CAPELSE VEER (III)

Oorlogsherinneringen van een Poolse veteraan Czeslaw Czubaj

Czeslaw CzubajOp ons verzoek heeft de schrijver, die diende bij de 1e Poolse Pantserdivisie en van omstreeks Kerstmis 1944 tot begin april 1945 zelf actief deelnam aan de gevechten om de Duitse bruggenhoofden bij het Capelse Veer, zijn belevenissen gedurende die periode voor onze lezers in het hieronder volgende artikel samengevat. Czeslaw Czubaj is geboren op 9 juli 1920 in Jaworze in Polen, waar hij nu weer woont.

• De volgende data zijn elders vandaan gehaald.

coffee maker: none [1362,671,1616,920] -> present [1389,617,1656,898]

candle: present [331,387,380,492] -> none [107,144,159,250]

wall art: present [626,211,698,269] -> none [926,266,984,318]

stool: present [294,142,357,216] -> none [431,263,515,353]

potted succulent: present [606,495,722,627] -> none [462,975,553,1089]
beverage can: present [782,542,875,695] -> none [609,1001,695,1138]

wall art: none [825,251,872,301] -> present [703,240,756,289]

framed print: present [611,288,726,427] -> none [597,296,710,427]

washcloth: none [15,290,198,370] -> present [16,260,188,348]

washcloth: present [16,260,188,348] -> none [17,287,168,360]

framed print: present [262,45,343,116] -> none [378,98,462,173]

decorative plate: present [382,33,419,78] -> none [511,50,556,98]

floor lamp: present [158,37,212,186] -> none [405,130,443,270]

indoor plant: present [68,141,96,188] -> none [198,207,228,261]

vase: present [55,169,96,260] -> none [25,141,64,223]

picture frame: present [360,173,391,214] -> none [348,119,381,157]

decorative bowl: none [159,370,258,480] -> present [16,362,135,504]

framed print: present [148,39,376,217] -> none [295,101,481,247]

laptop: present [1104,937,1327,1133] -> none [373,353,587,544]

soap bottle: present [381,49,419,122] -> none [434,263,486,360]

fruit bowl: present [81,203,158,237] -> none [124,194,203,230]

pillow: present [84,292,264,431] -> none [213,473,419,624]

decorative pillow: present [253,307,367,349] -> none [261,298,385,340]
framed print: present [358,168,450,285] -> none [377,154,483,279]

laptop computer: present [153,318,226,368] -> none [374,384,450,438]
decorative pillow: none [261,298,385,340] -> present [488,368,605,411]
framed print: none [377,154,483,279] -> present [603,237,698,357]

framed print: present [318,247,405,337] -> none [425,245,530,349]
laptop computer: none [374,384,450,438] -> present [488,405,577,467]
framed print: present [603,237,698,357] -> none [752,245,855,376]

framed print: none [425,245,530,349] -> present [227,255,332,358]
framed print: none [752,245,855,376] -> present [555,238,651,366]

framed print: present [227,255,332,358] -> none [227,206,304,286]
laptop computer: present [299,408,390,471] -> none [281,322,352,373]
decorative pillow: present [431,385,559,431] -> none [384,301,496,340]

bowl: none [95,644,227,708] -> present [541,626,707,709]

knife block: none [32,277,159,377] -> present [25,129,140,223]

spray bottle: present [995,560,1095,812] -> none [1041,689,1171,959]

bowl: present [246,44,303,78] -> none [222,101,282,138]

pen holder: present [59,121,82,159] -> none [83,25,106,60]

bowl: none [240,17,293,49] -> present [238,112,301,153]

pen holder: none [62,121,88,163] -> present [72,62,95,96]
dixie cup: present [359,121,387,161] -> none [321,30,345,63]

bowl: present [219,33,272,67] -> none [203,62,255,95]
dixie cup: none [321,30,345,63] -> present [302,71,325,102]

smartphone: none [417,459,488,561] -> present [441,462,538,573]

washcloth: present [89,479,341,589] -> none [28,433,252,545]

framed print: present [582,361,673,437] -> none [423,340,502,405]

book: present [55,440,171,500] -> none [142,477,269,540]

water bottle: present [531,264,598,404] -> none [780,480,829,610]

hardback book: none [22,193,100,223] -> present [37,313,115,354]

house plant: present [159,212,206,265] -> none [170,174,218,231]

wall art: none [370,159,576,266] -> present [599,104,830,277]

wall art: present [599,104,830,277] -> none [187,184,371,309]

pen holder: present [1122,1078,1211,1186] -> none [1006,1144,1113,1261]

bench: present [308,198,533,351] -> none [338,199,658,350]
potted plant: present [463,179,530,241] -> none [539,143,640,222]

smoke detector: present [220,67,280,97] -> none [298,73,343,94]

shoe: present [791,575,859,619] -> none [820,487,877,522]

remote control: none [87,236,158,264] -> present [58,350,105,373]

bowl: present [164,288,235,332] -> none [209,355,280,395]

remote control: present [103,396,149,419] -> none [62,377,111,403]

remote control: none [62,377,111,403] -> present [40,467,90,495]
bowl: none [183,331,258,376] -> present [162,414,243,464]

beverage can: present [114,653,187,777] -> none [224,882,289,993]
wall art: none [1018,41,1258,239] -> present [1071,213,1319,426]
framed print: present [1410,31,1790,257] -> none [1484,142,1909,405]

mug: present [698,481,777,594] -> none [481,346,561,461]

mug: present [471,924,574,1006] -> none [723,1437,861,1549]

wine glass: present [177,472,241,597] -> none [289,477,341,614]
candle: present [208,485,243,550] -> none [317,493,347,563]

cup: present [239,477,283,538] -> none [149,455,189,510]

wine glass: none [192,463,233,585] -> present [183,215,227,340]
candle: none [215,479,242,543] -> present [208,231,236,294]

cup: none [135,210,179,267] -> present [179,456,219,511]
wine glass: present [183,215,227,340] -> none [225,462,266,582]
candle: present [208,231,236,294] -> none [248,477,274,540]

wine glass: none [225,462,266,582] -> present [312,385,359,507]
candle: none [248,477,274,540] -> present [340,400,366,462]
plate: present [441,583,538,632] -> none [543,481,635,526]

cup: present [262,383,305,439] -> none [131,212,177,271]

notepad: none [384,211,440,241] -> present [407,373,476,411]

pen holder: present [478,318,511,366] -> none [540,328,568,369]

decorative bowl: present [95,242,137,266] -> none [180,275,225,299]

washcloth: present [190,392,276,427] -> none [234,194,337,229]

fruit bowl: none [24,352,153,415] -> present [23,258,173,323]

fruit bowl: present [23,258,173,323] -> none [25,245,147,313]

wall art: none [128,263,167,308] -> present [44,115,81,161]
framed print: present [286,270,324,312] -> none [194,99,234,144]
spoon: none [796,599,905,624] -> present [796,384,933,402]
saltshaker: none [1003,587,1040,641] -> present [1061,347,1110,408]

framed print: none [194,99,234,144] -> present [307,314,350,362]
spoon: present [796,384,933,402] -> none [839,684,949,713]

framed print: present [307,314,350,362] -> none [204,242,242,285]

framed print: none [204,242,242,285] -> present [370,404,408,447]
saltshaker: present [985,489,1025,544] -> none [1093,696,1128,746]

Na de lagere school volgde hij de Highschool (wij zouden zeggen het V.W.O.) in Biesko, maar toen zijn ouders in 1934 verhuisden naar Cieszyn, stapte hij over naar de Highschool aldaar, waar hij in 1938 het diploma verwierf. Op de Highschool in Biesko sloot hij vriendschap met Wt. Ktaptocz en op die in Cieszyn met St. Grudniewicz. Met beiden had hij een sterke binding, zoals ook uit zijn verhaal blijkt. Alle drie gingen zij de opleiding tot officier volgen aan het Militaire College in Cieszyn. Toen in september 1939 de Duitse troepen Polen binnen vielen, namen zij deel aan de oorlog, maar in verschillende eenheden. Toen de Poolse legers moesten terugtrekken en uitwijken naar het buitenland werden zij in 1939 geïnterneerd, de schrijver zelf in Roemenië en zijn beide vrienden in Hongarije. Ieder afzonderlijk en op zijn eigen manier ontsnapten zij door Joegoslavië naar Frankrijk, de schrijver per boot vanuit Athene in Griekenland.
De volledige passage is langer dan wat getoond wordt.